Da antwortete er, zu einem Entschluß kommend, langsam: »Doch, ich kenne einen solchen Mann, liebe Serena, und weiß auch, daß er trotz Henters Verhaftung und trotz der Aussage meiner Tochter fest an dessen Unschuld glaubt.«

»O, so nennen Sie mir doch diesen Mann, damit ich zu ihm gehen und ihn beschwören kann, seinen Glauben in Taten zu verwandeln!«

»Dazu bin ich aus Gründen, die ich nicht näher erklären kann, nicht berechtigt. Aber ich bin ganz bereit, ihn von Ihren Wünschen in Kenntnis zu setzen und, wenn er darein willigt, ihn persönlich mit Ihnen bekannt zu machen.«

»Wann werden Sie mit ihm sprechen?«

»Heute noch, wenn Sie es wünschen.«

»Ja, bitte, tun Sie es! Darf ich mir morgen Antwort holen?«

»Gewiß, und hoffentlich kann ich Ihnen dann eine recht gute mitteilen!«

Der Major hoffte im stillen, daß Silas Hempel, wenn er ihm von Serenas Beziehungen zu Hartwig erzählen und ihm den Charakter dieses Mädchens schildern würde, einwilligen werde, ihre Bekanntschaft zu machen, und sie dann selbst in seine Bemühungen, die Wahrheit zu ermitteln, einweihen würde.

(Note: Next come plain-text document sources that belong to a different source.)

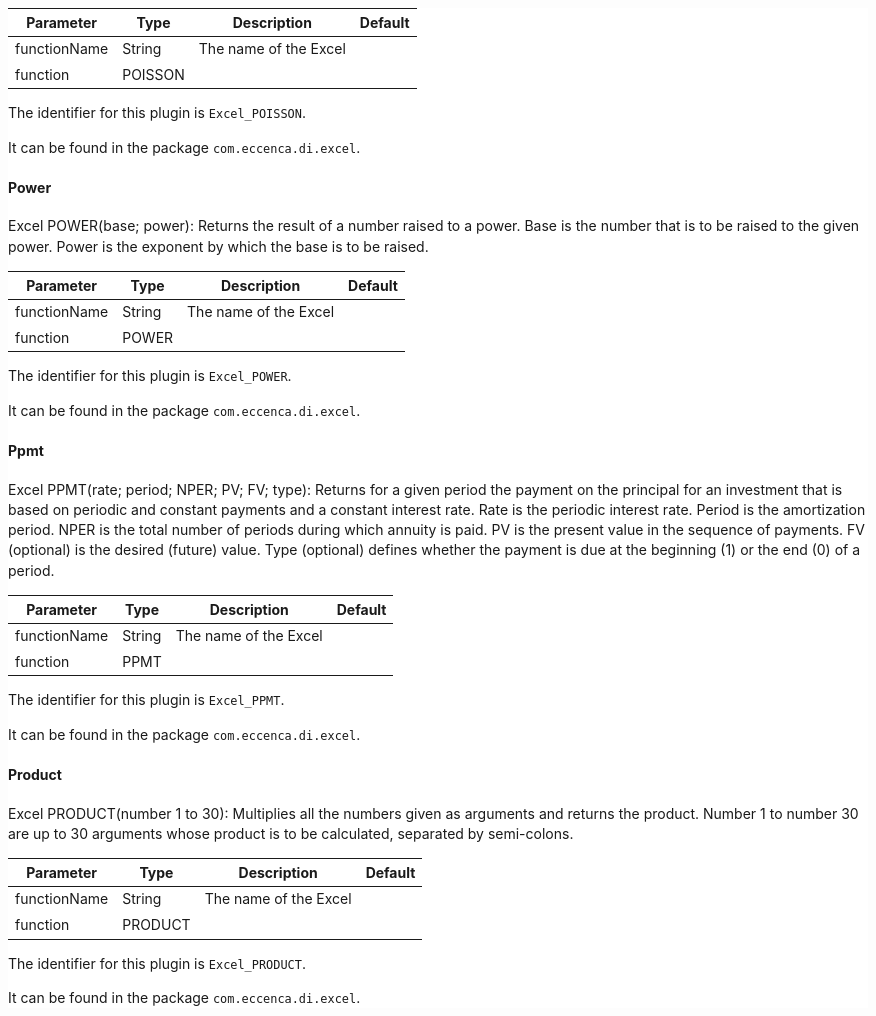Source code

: | Parameter | Type | Description | Default |
| --- | --- | --- | --- |
| functionName | String | The name of the Excel
function | POISSON |

The identifier for this plugin is `Excel_POISSON`.

It can be found in the package `com.eccenca.di.excel`.

#### Power

Excel POWER(base; power): Returns the result of a number raised to a power. Base is the number that is to be raised to the given power. Power is the exponent by which the base is to be raised.

| Parameter | Type | Description | Default |
| --- | --- | --- | --- |
| functionName | String | The name of the Excel
function | POWER |

The identifier for this plugin is `Excel_POWER`.

It can be found in the package `com.eccenca.di.excel`.

#### Ppmt

Excel PPMT(rate; period; NPER; PV; FV; type): Returns for a given period the payment on the principal for an investment that is based on periodic and constant payments and a constant interest rate. Rate is the periodic interest rate. Period is the amortization period. NPER is the total number of periods during which annuity is paid. PV is the present value in the sequence of payments. FV (optional) is the desired (future) value. Type (optional) defines whether the payment is due at the beginning (1) or the end (0) of a period.

| Parameter | Type | Description | Default |
| --- | --- | --- | --- |
| functionName | String | The name of the Excel
function | PPMT |

The identifier for this plugin is `Excel_PPMT`.

It can be found in the package `com.eccenca.di.excel`.

#### Product

Excel PRODUCT(number 1 to 30): Multiplies all the numbers given as arguments and returns the product. Number 1 to number 30 are up to 30 arguments whose product is to be calculated, separated by semi-colons.

| Parameter | Type | Description | Default |
| --- | --- | --- | --- |
| functionName | String | The name of the Excel
function | PRODUCT |

The identifier for this plugin is `Excel_PRODUCT`.

It can be found in the package `com.eccenca.di.excel`.
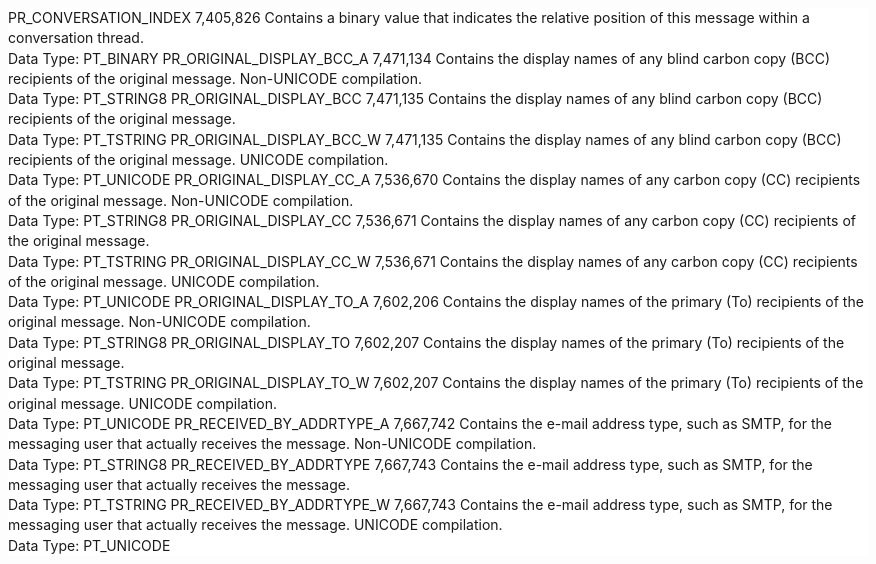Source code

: <td>PR_CONVERSATION_INDEX</td>
<td>7,405,826</td>
<td>Contains a binary value that indicates the relative position of this message within a conversation thread. <br />Data Type: PT_BINARY</td></tr>
<tr>
<td>PR_ORIGINAL_DISPLAY_BCC_A</td>
<td>7,471,134</td>
<td>Contains the display names of any blind carbon copy (BCC) recipients of the original message. Non-UNICODE compilation. <br />Data Type: PT_STRING8</td></tr>
<tr>
<td>PR_ORIGINAL_DISPLAY_BCC</td>
<td>7,471,135</td>
<td>Contains the display names of any blind carbon copy (BCC) recipients of the original message. <br />Data Type: PT_TSTRING</td></tr>
<tr>
<td>PR_ORIGINAL_DISPLAY_BCC_W</td>
<td>7,471,135</td>
<td>Contains the display names of any blind carbon copy (BCC) recipients of the original message. UNICODE compilation. <br />Data Type: PT_UNICODE</td></tr>
<tr>
<td>PR_ORIGINAL_DISPLAY_CC_A</td>
<td>7,536,670</td>
<td>Contains the display names of any carbon copy (CC) recipients of the original message. Non-UNICODE compilation. <br />Data Type: PT_STRING8</td></tr>
<tr>
<td>PR_ORIGINAL_DISPLAY_CC</td>
<td>7,536,671</td>
<td>Contains the display names of any carbon copy (CC) recipients of the original message. <br />Data Type: PT_TSTRING</td></tr>
<tr>
<td>PR_ORIGINAL_DISPLAY_CC_W</td>
<td>7,536,671</td>
<td>Contains the display names of any carbon copy (CC) recipients of the original message. UNICODE compilation. <br />Data Type: PT_UNICODE</td></tr>
<tr>
<td>PR_ORIGINAL_DISPLAY_TO_A</td>
<td>7,602,206</td>
<td>Contains the display names of the primary (To) recipients of the original message. Non-UNICODE compilation. <br />Data Type: PT_STRING8</td></tr>
<tr>
<td>PR_ORIGINAL_DISPLAY_TO</td>
<td>7,602,207</td>
<td>Contains the display names of the primary (To) recipients of the original message. <br />Data Type: PT_TSTRING</td></tr>
<tr>
<td>PR_ORIGINAL_DISPLAY_TO_W</td>
<td>7,602,207</td>
<td>Contains the display names of the primary (To) recipients of the original message. UNICODE compilation. <br />Data Type: PT_UNICODE</td></tr>
<tr>
<td>PR_RECEIVED_BY_ADDRTYPE_A</td>
<td>7,667,742</td>
<td>Contains the e-mail address type, such as SMTP, for the messaging user that actually receives the message. Non-UNICODE compilation. <br />Data Type: PT_STRING8</td></tr>
<tr>
<td>PR_RECEIVED_BY_ADDRTYPE</td>
<td>7,667,743</td>
<td>Contains the e-mail address type, such as SMTP, for the messaging user that actually receives the message. <br />Data Type: PT_TSTRING</td></tr>
<tr>
<td>PR_RECEIVED_BY_ADDRTYPE_W</td>
<td>7,667,743</td>
<td>Contains the e-mail address type, such as SMTP, for the messaging user that actually receives the message. UNICODE compilation. <br />Data Type: PT_UNICODE</td></tr>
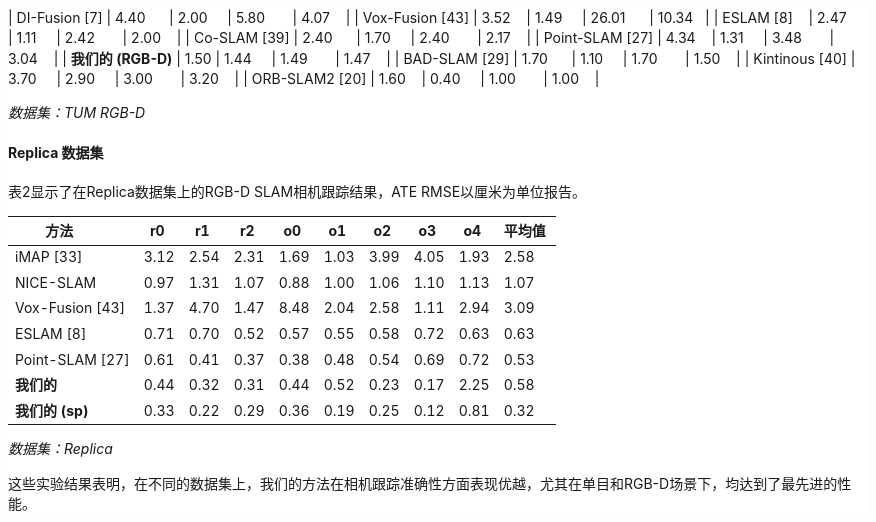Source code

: | DI-Fusion [7]      | 4.40      | 2.00     | 5.80       | 4.07    |
| Vox-Fusion [43]    | 3.52      | 1.49     | 26.01      | 10.34   |
| ESLAM [8]          | 2.47      | 1.11     | 2.42       | 2.00    |
| Co-SLAM [39]       | 2.40      | 1.70     | 2.40       | 2.17    |
| Point-SLAM [27]    | 4.34      | 1.31     | 3.48       | 3.04    |
| **我们的 (RGB-D)** | 1.50      | 1.44     | 1.49       | 1.47    |
| BAD-SLAM [29]      | 1.70      | 1.10     | 1.70       | 1.50    |
| Kintinous [40]     | 3.70      | 2.90     | 3.00       | 3.20    |
| ORB-SLAM2 [20]     | 1.60      | 0.40     | 1.00       | 1.00    |

_数据集：TUM RGB-D_

#### Replica 数据集

表2显示了在Replica数据集上的RGB-D SLAM相机跟踪结果，ATE RMSE以厘米为单位报告。

| 方法            | r0   | r1   | r2   | o0   | o1   | o2   | o3   | o4   | 平均值  |
| --------------- | ---- | ---- | ---- | ---- | ---- | ---- | ---- | ---- | ------- |
| iMAP [33]       | 3.12 | 2.54 | 2.31 | 1.69 | 1.03 | 3.99 | 4.05 | 1.93 | 2.58    |
| NICE-SLAM       | 0.97 | 1.31 | 1.07 | 0.88 | 1.00 | 1.06 | 1.10 | 1.13 | 1.07    |
| Vox-Fusion [43] | 1.37 | 4.70 | 1.47 | 8.48 | 2.04 | 2.58 | 1.11 | 2.94 | 3.09    |
| ESLAM [8]       | 0.71 | 0.70 | 0.52 | 0.57 | 0.55 | 0.58 | 0.72 | 0.63 | 0.63    |
| Point-SLAM [27] | 0.61 | 0.41 | 0.37 | 0.38 | 0.48 | 0.54 | 0.69 | 0.72 | 0.53    |
| **我们的**      | 0.44 | 0.32 | 0.31 | 0.44 | 0.52 | 0.23 | 0.17 | 2.25 | 0.58    |
| **我们的 (sp)** | 0.33 | 0.22 | 0.29 | 0.36 | 0.19 | 0.25 | 0.12 | 0.81 | 0.32    |

_数据集：Replica_

这些实验结果表明，在不同的数据集上，我们的方法在相机跟踪准确性方面表现优越，尤其在单目和RGB-D场景下，均达到了最先进的性能。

Aber Silas, der übler Laune war, weil nichts vorwärts ging, wie er wollte, schlug alles rundweg ab. Er hielt nicht viel von jungen Mädchen, wenn es sich darum handelte, Geheimnisse zu bewahren, sagte er. Vollends nicht, wenn sie in glänzenden Verhältnissen lebten und einzige Töchter seien, was fast immer mit Verwöhntheit und Oberflächlichkeit Hand in Hand ginge. . . .

»In unserm Fall aber ist gerade jetzt größte Verschwiegenheit Bedingung des Gelingens,« schloß er. »Henters Verhaftung hat das Gute für uns, daß sich der Mörder nun wieder sicher fühlt. Darin muß er erhalten werden.«

»Aber Fräulein v. Eltz würde gewiß schweigen, wenn . . .«

»Bah, ich halte nichts von der Schweigsamkeit der Weiber, und wenn sie schon den Mund halten, so haben sie doch selten Gewalt über ihre Mienen. Ein einziger unbewachter Blick aber könnte unter Umständen schon Unheil stiften! Nein, nein, lassen wir lieber alles, wie es ist!« sagte Hempel mürrisch.

Damit war die Angelegenheit erledigt, und der Major konnte Serena am nächsten Tage nur einen abschlägigen Bescheid geben. Sie nahm es tapfer hin, wie alles, was das Leben ihr brachte.